Multiple casualties reported in military plane crash near Myanmar's Mandalay

A photo taken on May 18, 2021, showing protesters in Mandalay making the three-finger salute during a demonstration against the military coup. PHOTO: AFP/ANONYMOUS SOURCE

YANGON (AFP, REUTERS) - A Myanmar military plane carrying a senior monk crashed near the central city of Mandalay due to bad weather on Thursday (June 10), a junta spokesman said, with conflicting reports on casualties.

The aircraft, carrying six crew members and eight passengers, left the capital Naypyitaw on Thursday morning for Pyin Oo Lwin, a town in the central region of Mandalay.

"It lost communications when it was 400m away from a steel factory near the airport (in Mandalay)," said junta spokesman Zaw Min Tun in a statement that attributed the crash to "bad weather".

A team was able to rescue two passengers, who have been sent to a nearby military hospital.

No other details on casualties were provided, with the spokesman adding that emergency workers were still on the scene.

Separately, a senior police official told AFP that at least seven people - including two senior monks - had died in the crash.

"Another woman is in critical condition," he said, speaking on condition of anonymity.

Mandalay's fire service said in a post on social media that at least 12 people were killed.

Photographs on social media showed a badly damaged fuselage lying on its side.
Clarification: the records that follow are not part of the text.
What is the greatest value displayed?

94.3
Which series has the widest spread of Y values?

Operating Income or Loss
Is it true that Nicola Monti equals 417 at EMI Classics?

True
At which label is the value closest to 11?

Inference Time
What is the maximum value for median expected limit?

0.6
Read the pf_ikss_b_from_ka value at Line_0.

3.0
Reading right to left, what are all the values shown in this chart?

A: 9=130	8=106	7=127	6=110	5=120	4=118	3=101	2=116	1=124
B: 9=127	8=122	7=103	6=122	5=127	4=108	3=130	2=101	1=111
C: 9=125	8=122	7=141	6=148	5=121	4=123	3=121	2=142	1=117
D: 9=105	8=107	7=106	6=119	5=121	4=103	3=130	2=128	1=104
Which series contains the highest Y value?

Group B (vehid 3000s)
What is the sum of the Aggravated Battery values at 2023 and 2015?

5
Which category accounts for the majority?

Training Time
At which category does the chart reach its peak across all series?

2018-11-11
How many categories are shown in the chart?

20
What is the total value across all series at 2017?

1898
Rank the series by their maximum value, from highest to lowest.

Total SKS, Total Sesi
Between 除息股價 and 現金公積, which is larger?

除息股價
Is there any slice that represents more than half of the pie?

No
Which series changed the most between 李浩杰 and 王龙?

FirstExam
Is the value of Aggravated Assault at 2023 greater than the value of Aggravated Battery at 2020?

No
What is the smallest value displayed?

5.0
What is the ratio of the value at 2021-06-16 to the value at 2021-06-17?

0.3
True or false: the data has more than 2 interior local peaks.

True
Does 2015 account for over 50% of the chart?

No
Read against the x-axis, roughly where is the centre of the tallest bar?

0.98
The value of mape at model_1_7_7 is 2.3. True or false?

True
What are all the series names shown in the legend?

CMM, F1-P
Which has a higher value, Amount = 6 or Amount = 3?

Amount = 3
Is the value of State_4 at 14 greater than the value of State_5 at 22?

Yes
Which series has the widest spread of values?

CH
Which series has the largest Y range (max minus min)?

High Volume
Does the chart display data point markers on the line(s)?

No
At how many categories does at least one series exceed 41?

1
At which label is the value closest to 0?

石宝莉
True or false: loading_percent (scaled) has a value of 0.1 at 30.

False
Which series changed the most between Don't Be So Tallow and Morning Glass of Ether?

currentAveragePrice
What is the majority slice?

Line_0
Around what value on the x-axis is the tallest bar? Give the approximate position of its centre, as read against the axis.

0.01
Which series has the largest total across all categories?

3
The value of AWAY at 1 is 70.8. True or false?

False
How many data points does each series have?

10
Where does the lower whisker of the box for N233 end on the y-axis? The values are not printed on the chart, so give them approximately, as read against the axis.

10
Prior to the Feb 1 coup, in which the military ousted civilian leader Aung San Suu Kyi from power, plane crashes were common in Myanmar because of its underdeveloped aviation sector.

Myanmar's Buddhist monks led an earlier struggle against military rule but are split on the coup that ended the country's nascent democracy, with some prominent religious leaders defending the new junta.

The military has sought to quell mass protests with bloody crackdowns that have killed more than 800 civilians, according to a local monitoring group.

This has prompted civilians in some townships to form "defence forces", while some of Myanmar's ethnic rebel armies have stepped up offensives against the military.

Last month, the Kachin Independence Army, an ethnic rebel group that has waged a decades-long insurgency against the military, downed an army helicopter during fierce clashes.